Tim: ‘We actually act, I suppose, as Nintendo’s development team. If they feel they are lacking a product on a machine, they tell us, we develop it, and so we are sure of licensing product to them. The majority of companies, like Konami and Taito, construct a deal with Nintendo to produce a product for Nintendo to market.

‘But they are limited to however many titles they can produce a year. We license product to Nintendo, and we are not limited to a number of titles. In fact we’ve licensed more product this year than any other company.’

POTENTIAL

Rare has seven Nintendo products either finished (one was done 2 years ago) or nearly completed, and another eight in development. They’ve all had to be designed with the tastes of the Japanese market firmly in mind.

‘There is a difference in style and there is a difference in what makes a good game for the US and Japan,’ mused Tim. ‘I think we understand now what that difference is. And our success rate proves that.

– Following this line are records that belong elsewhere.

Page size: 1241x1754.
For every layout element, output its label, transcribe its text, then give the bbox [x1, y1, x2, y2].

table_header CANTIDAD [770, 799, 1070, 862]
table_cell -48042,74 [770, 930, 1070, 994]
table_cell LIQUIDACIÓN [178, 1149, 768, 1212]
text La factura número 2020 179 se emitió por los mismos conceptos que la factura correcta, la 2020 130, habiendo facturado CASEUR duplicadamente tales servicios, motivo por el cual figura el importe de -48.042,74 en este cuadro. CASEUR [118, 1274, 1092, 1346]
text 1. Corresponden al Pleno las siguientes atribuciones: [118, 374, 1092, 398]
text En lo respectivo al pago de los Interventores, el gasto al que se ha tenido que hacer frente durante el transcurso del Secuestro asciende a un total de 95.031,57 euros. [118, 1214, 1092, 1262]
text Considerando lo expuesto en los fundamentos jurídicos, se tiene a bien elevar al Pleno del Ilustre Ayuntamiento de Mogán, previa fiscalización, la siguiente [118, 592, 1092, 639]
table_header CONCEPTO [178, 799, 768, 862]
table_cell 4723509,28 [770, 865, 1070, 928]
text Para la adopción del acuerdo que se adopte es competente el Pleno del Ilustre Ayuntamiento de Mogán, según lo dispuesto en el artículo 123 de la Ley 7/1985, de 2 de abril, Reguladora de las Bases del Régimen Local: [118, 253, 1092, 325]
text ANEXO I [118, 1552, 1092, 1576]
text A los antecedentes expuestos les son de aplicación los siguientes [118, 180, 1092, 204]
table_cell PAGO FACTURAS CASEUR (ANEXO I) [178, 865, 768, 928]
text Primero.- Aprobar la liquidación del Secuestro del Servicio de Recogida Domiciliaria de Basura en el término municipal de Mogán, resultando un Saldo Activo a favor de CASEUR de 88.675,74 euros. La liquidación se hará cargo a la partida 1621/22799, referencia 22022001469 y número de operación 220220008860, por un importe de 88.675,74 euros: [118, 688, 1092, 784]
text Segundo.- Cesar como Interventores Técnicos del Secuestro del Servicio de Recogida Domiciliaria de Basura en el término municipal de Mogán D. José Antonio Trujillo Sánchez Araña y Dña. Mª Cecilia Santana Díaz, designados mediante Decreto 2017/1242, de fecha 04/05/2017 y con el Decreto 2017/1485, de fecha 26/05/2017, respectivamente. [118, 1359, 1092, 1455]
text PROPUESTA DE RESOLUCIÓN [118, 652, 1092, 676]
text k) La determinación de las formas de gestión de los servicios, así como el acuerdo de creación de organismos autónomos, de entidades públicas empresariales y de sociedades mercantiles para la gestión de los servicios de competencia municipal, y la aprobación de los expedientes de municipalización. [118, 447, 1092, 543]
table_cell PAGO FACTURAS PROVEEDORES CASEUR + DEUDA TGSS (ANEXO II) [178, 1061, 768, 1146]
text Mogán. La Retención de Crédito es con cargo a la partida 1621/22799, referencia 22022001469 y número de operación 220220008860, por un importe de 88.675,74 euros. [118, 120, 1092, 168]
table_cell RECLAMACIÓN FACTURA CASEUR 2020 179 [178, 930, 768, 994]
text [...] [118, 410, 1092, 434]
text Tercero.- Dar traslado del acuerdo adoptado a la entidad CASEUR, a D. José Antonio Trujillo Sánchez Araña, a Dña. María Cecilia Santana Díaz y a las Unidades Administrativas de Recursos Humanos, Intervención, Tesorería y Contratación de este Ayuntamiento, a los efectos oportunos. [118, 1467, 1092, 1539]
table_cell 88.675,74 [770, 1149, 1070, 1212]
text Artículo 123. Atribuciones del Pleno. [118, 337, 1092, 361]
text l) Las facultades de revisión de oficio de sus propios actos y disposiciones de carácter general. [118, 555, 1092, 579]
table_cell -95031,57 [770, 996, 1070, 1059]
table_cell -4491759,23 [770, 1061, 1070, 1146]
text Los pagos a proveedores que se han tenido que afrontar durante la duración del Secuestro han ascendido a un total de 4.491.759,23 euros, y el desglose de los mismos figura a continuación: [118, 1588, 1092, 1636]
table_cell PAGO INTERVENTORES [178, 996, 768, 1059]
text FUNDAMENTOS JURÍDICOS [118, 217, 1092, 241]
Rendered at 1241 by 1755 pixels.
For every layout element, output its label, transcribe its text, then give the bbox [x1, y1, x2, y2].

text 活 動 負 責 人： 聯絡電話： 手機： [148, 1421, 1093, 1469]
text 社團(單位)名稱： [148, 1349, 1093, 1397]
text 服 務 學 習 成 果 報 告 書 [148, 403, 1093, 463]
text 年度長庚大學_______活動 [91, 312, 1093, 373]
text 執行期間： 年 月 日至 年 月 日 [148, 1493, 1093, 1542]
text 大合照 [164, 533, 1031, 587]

Japanese games sell very well in America and American games sell very well in Japan — and in England — but English games don’t do well in America and they don’t do well in Japan.’

Rare hopes to be able to help programmers understand the essential differences. In fact, one reason for giving this interview was to appeal for freelance programmers and development teams to contact Rare — the Stampers’ teams need backup in producing both Nintendo games and original coin-ops. On the coin-op front, Rare has developed an extremely fast and powerful 64-colour arcade board. Called the Razz Board, it’s based on the Z80 processor with a lot of hardware assist, and 14-voice Yamaha synth chips for the sound.

Another Rare idea is growing in the large, airy barn just outside the mansion, where Tim hopes to construct studio lighting and turn his graphics into animated movies for viewing on computers. The price of memory is dropping, so that future could come soon.

But ‘very few people know we’re here,’ said Tim, ‘very few people know what we’re doing. And I’d just like to make people aware of the fact of the very large market out there and that they can take advantage of it through us.’

And Chris finds it surprising that so few British programmers have seen the huge potential of the Japanese market.

‘With all the talent in the UK and with all those thousands of people writing games, I feel it should be UK companies producing the Number One arcade games and then everyone in the world following that — because Britain’s got the best talent, without a doubt.

‘I think this country’s very conducive to that — it’s cold, it’s damp and everyone’s sitting indoors programming. Britain should be producing the Number One games, and it’s not happening. I feel that as a company we are the only ones beginning to get somewhere towards that.’